Opinion
September 29, 1997
Appeal from Family Court, Westchester County (Scancarelli, J.).
Ordered that the order is affirmed insofar as appealed from, without costs or disbursements.
A separation agreement entered into by spouses in contemplation of divorce is a contract subject to principles of contract interpretation ( see, Matter of Meccico v. Meccico, 76 N.Y.2d 822, 823-824; Rainbow v. Swisher, 72 N.Y.2d 106, 109; see also, Mancini v Mancini, 236 A.D.2d 449; Matter of Tillim v. Fuks, 221 A.D.2d 642, 643; Lambert v. Lambert, 142 A.D.2d 557, 558). A court may not write into a contract conditions the parties did not insert by adding or excising terms under the guise of construction, and it may not construe the language in such a way as would distort the contract's apparent meaning ( see, Matter of Tillim v. Fuks, supra, at 643; Slamow v. Del Col, 174 A.D.2d 725, 727; Tantleff v Truscelli, 110 A.D.2d 240, affd 69 N.Y.2d 769). The words and phrases used in an agreement must be given their plain meaning so as to define the rights of the parties ( see, Matter of Tillim v. Fuks, supra, at 643; see also, Laba v. Carey, 29 N.Y.2d 302; Levine v Shell Oil Co., 28 N.Y.2d 205).
Here, the Family Court correctly determined that, pursuant to the terms of the parties' separation agreement which had been incorporated into the judgment of divorce, the father was obligated to reimburse the mother the sum of $26,616.73 for the child's college expenses.
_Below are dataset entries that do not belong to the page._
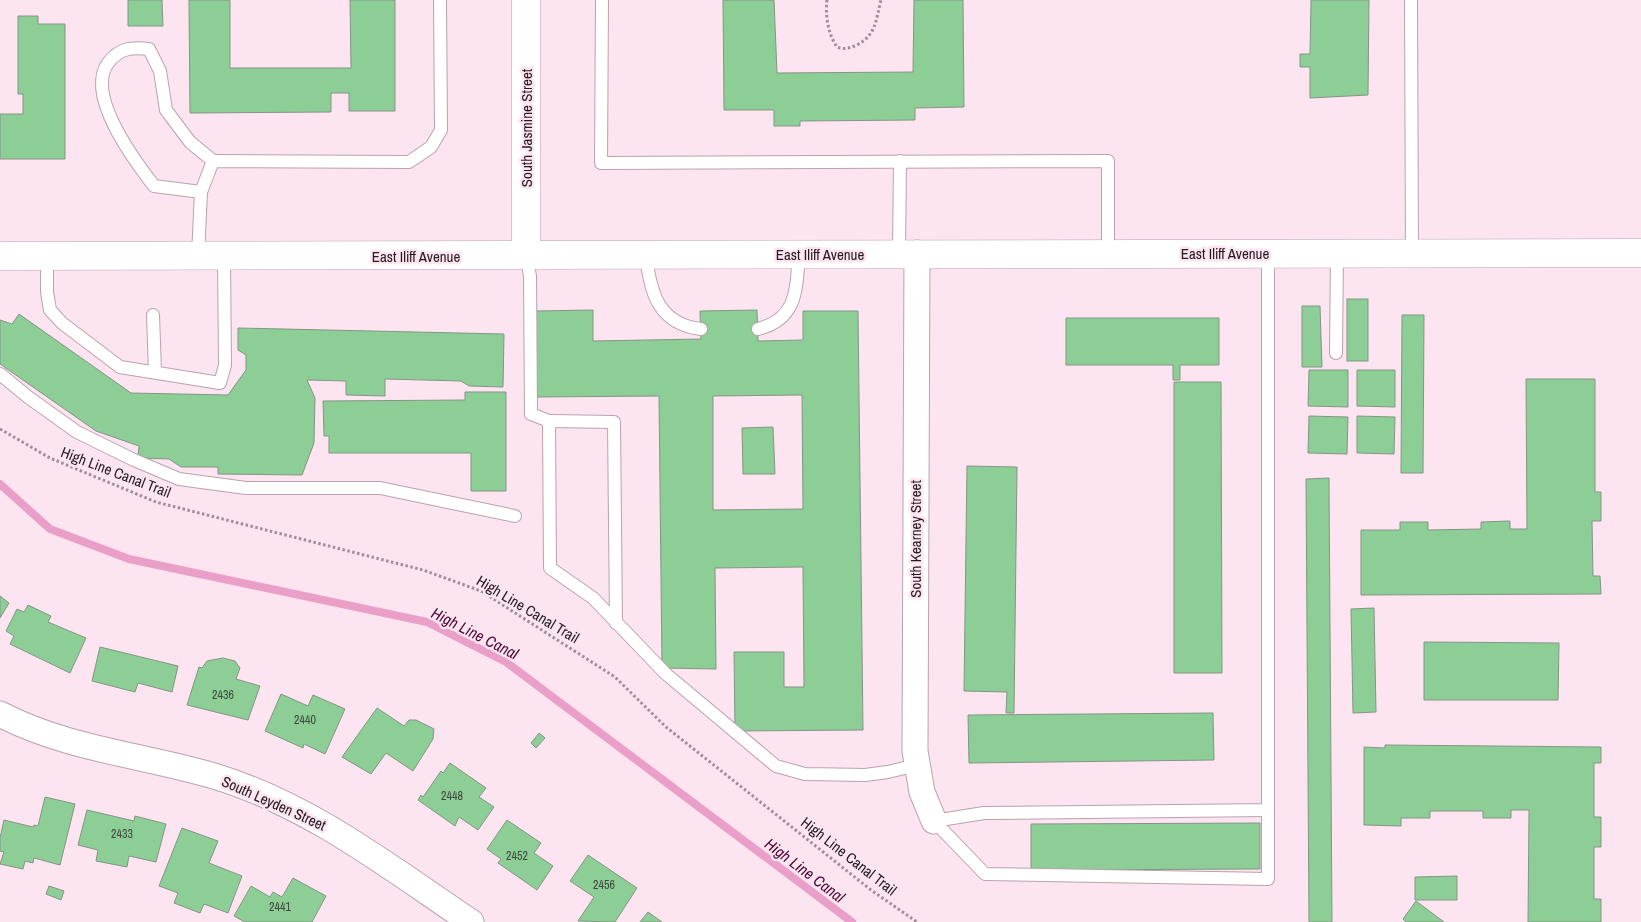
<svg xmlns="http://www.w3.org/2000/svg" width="1641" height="922" viewBox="0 0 1641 922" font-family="'Archivo Narrow',sans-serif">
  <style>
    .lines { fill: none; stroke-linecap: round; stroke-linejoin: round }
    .stream { stroke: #e99fc8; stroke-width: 8 }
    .building { fill: #8dcd96; stroke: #849586; fill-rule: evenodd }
    .service-casing { stroke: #b9a3ae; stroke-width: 14 }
    .minor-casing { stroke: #b9a3ae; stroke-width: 27 }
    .tertiary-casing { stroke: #b9a3ae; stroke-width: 29 }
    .path { stroke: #9f8e96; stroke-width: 3; stroke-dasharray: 2.5 2.5; stroke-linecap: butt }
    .service { stroke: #fff; stroke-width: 12 }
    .minor { stroke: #fff; stroke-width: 25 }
    .tertiary { stroke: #fff; stroke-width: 28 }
    .labels { text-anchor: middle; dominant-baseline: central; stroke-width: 5; stroke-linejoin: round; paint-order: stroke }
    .number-label { font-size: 12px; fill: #3e483d }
    .street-label { font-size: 15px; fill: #231b1f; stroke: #fce4f0 }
    .water-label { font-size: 16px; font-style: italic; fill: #4b0b35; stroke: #fce4f0 }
  </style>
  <rect width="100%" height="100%" fill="#fce4f0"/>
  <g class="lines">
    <path class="stream" d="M0,484L50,529L129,559L427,622L506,662L852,922"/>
  </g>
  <g class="building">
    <path d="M128,0H162L163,26H128Z"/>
    <path d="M189,0H230V68H351L350,0H395V111H349V93H331V112L190,113Z"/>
    <path d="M723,0H774L777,73L913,72L914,0H963L964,107L915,108V120L800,121V126H774V110H724Z"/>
    <path d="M1311,0H1369L1368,95L1310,98V67H1300V54H1310Z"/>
    <path d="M18,16H38V24H65V159H0V114H23V94H18Z"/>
    <rect x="1347" y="299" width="21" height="62"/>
    <path d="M1302,306H1320L1322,367H1302Z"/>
    <path d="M593,310V341L701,339L700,311L757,310L758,341L803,340V311H858L863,730L735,731L734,652H784V687H804L803,567L715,568L716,669L662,668L659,396L536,397L535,311ZM802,395L803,509L713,510V396Z"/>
    <path d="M19,314L131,393L228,395L246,370V355L238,350V328L504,334L503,387L469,386L461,381L385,379V396L346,395V381L307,380L315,398L314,443L302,475L218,474V467H181L169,459L138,458L139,446L96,431L0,364V320L12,324Z"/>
    <path d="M1402,315H1424L1423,473H1401Z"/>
    <path d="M1066,318H1219V365H1180V380H1173V365H1066Z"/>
    <path d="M1309,370H1348V407L1308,406Z"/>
    <path d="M1357,370H1395V407L1357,406Z"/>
    <path d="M1526,379H1595V492H1601V521H1592L1593,576H1600L1601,594L1361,595V530H1400V522H1428V530L1481,529V522L1510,521V529H1527Z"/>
    <path d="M1174,382H1221L1222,673H1174Z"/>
    <path d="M465,392H506V491H471V453H329V436H324L323,401L465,400Z"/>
    <path d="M1309,416L1348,417L1347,454L1308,453Z"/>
    <path d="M1357,416L1395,417L1394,454L1357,453Z"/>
    <path d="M773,427L775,474H743L742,428Z"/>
    <path d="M967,466L1017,467L1014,713H1006L1007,692L964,691Z"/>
    <path d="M1329,478L1332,922H1309L1306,479Z"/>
    <path d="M0,596L9,603L0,618Z"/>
    <path d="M28,605L51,616L48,622L86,638L70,673L10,644L14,636L6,631L17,609L24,612Z"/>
    <path d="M1374,608L1376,712L1353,713L1351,609Z"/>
    <path d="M1424,642L1559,643L1558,700H1424Z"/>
    <path d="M100,647L178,666L172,692L138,683L135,692L92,681Z"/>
    <path d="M223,658L235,661L240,668L236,679L260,686L248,720L187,705L199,667L202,668L207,661Z"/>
    <path d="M281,694L308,706L313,695L345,709L325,754L304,744L303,748L265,731Z"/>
    <path d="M377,708L404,726L409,720H416L434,729L433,739L413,771L386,753L371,774L342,757Z"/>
    <path d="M1213,713L1214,760L969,763L968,715Z"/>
    <path d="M539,733L545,738L536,748L531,743Z"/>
    <path d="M1385,745L1601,747V763H1594V817H1601V847H1594V899H1601V922H1528L1529,810H1511V818H1483V811H1430V818H1401V826L1364,825V747L1385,748Z"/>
    <path d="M450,763L486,788L479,797L494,807L478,830L459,817L455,826L418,800L421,795L423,797L441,771L443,773Z"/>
    <path d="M45,797L75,804L60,865L34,858L33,863L25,861L23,869L0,864L4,852L0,851V838L4,820L33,827L34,825L38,826Z"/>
    <path d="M87,810L134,821L135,816L166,824L156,862L129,856L127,867L96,861L98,850L78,845Z"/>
    <path d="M507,820L541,843L534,853L553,866L537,890L498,863L501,859L487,849Z"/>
    <path d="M1260,823V869L1031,870V824Z"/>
    <path d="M182,828L218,841L209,863L242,876L228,913L204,904L200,913L174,903L178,893L159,886Z"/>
    <path d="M588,855L637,888L615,922L578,921L594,897L570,881Z"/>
    <path d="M1457,876V900H1415V877Z"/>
    <path d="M293,878L326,896L312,922H245L234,916L251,886L270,897L273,892L282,897Z"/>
    <path d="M49,886L64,891L61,900L46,894Z"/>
    <path d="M1416,901L1444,922H1406L1403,919Z"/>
    <path d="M648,912L662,922H640Z"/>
  </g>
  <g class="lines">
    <g class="service-casing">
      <g id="service">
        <path d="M602,0L601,163L1108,161V253"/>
        <path d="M1411,0L1412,253"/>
        <path d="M201,192L154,186C134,160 85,95 108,63C119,48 132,47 149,49L160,71L166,110L190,142L213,161"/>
        <path d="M899,253L900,161"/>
        <path d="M526,255L530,276L531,414L549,421L550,568L593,598L666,674L776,766L805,774L865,775L888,772L917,765"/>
        <path d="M646,255C650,292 658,324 701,329"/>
        <path d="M47,256V292L50,310L62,323L120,367L220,383L225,365L224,256"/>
        <path d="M198,256L201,192L213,161L409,162L431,147L441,130L440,0"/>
        <path d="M153,315L155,372"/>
        <path d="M758,329C798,319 796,289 799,254"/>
        <path d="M1336,353L1337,253"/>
        <path d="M0,374L28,397L77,432L134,460L179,479L246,488H380L515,516"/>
        <path d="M549,421L614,422L616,623"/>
        <path d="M934,821L984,813L1268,810V253"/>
        <path d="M934,821L985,874L1268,879V810"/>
      </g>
    </g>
    <g class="minor-casing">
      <g id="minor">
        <path d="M917,253L915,751L922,792L934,821"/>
        <path d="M0,714C67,749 143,755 214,776C310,805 389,867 471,922"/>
      </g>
    </g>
    <g class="tertiary-casing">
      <g id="tertiary">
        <path d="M526,0V255"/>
        <path d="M0,256L1641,253"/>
      </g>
    </g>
    <g class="path">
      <path d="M827,0C825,15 828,34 837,47C844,50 850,48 857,45C876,35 876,20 881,0"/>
      <path d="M0,429L50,458L156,502L423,570L481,591L615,677L666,727L871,890L917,922"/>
    </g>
    <use href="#service" class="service"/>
    <use href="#minor" class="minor"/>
    <use href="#tertiary" class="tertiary"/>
  </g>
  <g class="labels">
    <g class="number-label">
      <text x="223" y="695">2436</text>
      <text x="305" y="720">2440</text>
      <text x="452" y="796">2448</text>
      <text x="122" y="834">2433</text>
      <text x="517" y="856">2452</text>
      <text x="604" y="885">2456</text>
      <text x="280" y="907">2441</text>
    </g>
    <g class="street-label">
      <text transform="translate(526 128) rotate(-90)">South Jasmine Street</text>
      <text x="1225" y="253">East Iliff Avenue</text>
      <text x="820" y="254">East Iliff Avenue</text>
      <text x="416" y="256">East Iliff Avenue</text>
      <text transform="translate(116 472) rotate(21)">High Line Canal Trail</text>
      <text transform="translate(915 539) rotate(-90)">South Kearney Street</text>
      <text transform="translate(528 609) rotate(31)">High Line Canal Trail</text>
      <text transform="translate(274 803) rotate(24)">South Leyden Street</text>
      <text transform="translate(849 856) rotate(38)">High Line Canal Trail</text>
    </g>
    <g class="water-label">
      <text transform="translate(475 633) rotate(27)">High Line Canal</text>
      <text transform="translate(805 870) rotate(37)">High Line Canal</text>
    </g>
  </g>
</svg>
The court properly rejected the father's attempt to reform the parties' separation agreement by way of motion ( see, Darragh v Darragh, 163 A.D.2d 648, 649; Lambert v. Lambert, supra, at 658; Surlak v. Surlak, 95 A.D.2d 371, 381; see also, Christian v Christian, 42 N.Y.2d 63, 72; 2 Foster, Freed and Brandes, Law and the Family New York § 12:62, at 1017-1022 [2d ed]).
The father's remaining contentions are without merit.
Miller, J.P., Ritter, Santucci and Florio, JJ., concur.